Artikel 21 Voorwaardelijke verplichting parkeren en laden/lossen
a. Het gebruik op grond van de regels van dit bestemmingsplan is slechts toegestaan als voorzien wordt in voldoende parkeergelegenheid en voldoende ruimte voor laden en lossen op eigen terrein;
b. Bij het bepalen of voldoende ruimte is aangebracht voor het parkeren van auto's en laden en lossen wordt gebruik gemaakt van de meest recente gemeentelijke beleidsregels met betrekking tot parkeren;
c. Bij een omgevingsvergunning kan het bevoegd gezag afwijken van het bepaalde in lid a en b indien het voldoen aan die bepalingen door bijzondere omstandigheden op overwegende bezwaren stuit, er een bijzonder gemeentelijk belang mee is gemoeid of op andere wijze in de nodige parkeer- of stallingsruimte, dan wel laad- of losruimte wordt voorzien;
Beleidsregels parkeernormen Leiden van 19 mei 2015
Artikel 1
Indien een ruimtelijke activiteit daartoe aanleiding geeft, moet ten behoeve van het parkeren of stallen van auto’s in voldoende mate ruimte zijn aangebracht in, op of onder het terrein waar die activiteit plaatsvindt of dat bij die activiteit behoort. De vereiste ruimte heeft alleen betrekking op een nieuw ontstane parkeerbehoefte.
Artikel 4, aanhef en onder a1
Het bevoegd gezag kan geheel of gedeeltelijk afwijken van wat bepaald is in artikel 1:
a1. als voor ruimtelijke activiteiten, niet zijnde woningen, in de zone ‘binnenstad’ in voldoende mate parkeerruimte beschikbaar is in die zone ‘binnenstad’.

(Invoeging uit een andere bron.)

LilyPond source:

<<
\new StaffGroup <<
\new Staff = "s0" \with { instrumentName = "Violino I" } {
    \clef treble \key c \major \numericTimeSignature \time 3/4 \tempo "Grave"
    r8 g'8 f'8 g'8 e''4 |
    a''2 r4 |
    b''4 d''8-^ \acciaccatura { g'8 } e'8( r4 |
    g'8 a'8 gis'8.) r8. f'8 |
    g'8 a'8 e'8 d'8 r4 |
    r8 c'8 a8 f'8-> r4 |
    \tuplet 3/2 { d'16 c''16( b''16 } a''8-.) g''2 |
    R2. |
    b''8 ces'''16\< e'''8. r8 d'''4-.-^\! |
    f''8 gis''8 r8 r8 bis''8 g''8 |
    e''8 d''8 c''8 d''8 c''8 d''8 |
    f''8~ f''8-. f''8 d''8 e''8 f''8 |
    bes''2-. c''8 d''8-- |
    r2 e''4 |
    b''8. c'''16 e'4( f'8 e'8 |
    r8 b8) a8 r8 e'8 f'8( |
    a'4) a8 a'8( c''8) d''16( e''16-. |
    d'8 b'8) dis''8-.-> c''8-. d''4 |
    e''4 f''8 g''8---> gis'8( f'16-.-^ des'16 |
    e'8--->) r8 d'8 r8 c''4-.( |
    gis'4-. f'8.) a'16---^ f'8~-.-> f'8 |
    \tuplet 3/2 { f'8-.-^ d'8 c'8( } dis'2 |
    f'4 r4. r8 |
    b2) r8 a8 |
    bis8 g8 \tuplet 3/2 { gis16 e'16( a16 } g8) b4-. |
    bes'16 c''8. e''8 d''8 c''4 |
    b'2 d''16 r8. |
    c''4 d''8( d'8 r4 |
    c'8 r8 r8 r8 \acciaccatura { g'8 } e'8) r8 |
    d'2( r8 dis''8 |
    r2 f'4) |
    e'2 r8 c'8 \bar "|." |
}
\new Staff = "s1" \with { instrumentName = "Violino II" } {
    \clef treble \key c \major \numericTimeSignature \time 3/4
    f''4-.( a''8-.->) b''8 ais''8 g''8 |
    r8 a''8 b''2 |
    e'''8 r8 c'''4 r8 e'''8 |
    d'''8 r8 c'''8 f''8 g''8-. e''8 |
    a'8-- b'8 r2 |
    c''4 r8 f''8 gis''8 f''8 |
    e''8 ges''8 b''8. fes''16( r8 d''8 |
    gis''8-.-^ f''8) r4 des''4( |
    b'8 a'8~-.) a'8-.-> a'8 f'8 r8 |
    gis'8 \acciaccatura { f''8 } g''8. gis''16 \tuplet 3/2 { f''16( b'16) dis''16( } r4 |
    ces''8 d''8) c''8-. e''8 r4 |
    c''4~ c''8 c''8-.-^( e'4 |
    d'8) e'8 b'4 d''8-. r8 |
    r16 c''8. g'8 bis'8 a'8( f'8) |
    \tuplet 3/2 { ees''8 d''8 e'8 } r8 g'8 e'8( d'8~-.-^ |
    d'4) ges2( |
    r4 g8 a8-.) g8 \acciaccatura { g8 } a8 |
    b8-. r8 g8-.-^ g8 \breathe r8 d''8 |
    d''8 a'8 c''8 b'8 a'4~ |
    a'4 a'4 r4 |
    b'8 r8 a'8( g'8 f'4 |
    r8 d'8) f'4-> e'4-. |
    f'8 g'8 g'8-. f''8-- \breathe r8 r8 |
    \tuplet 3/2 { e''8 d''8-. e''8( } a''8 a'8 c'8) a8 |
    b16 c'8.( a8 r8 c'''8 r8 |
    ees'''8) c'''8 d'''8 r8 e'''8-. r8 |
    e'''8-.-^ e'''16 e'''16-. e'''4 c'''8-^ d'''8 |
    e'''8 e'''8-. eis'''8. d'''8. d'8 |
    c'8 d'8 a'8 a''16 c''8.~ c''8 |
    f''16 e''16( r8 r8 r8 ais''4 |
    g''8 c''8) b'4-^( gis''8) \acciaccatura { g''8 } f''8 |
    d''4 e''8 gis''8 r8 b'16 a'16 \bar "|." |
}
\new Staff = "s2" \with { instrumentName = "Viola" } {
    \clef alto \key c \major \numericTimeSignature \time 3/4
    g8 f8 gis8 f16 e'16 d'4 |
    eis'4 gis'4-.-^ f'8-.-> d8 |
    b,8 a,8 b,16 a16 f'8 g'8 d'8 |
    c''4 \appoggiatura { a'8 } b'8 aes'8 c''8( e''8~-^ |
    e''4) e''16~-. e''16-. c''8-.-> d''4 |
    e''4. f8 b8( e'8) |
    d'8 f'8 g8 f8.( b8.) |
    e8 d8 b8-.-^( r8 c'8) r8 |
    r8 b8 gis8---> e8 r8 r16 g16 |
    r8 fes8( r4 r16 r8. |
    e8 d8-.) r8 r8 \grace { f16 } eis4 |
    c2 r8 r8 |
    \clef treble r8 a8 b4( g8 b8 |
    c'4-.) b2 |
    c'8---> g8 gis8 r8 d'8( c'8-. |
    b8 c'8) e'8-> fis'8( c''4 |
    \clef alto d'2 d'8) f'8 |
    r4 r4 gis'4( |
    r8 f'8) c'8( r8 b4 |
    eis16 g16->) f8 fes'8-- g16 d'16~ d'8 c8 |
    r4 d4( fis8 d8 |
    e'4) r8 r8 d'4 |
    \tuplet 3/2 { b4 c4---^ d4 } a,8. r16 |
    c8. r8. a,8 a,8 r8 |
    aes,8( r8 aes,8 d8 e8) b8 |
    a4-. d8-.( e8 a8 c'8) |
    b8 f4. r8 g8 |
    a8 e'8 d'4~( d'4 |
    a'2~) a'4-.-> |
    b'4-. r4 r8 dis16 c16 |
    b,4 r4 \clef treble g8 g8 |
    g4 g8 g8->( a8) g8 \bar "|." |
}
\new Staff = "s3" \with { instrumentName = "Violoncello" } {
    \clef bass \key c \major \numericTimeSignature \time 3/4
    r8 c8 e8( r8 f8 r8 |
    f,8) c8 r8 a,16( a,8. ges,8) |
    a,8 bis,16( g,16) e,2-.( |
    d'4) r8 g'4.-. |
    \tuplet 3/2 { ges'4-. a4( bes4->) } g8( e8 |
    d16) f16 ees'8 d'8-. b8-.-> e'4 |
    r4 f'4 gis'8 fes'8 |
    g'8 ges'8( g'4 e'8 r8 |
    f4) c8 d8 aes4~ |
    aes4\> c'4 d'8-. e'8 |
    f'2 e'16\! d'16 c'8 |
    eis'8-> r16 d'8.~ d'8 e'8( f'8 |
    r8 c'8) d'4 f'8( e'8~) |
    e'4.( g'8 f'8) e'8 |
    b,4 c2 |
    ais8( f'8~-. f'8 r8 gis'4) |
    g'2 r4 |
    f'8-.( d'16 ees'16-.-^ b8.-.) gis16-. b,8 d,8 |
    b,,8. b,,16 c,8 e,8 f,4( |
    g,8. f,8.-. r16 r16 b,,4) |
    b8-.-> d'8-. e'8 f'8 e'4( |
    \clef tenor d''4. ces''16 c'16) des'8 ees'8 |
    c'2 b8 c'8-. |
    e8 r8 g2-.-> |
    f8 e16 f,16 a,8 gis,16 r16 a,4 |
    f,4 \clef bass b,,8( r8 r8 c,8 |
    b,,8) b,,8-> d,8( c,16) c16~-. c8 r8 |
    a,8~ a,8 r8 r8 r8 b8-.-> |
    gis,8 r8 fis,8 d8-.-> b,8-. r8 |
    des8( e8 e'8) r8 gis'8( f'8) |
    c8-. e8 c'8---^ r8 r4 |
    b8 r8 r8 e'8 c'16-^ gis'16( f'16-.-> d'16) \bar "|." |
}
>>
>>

Algemene plaatselijke verordening voor de gemeente Den Haag
Artikel 2:29, eerste lid
Het is de ondernemer of de leidinggevende verboden een horeca-inrichting, die behoort tot categorie 1, voor bezoekers geopend te hebben of daarin bezoekers toe te laten of te laten verblijven tussen 23.00 uur en 07.00 uur, tenzij sprake is van een situatie als bedoeld in lid 3.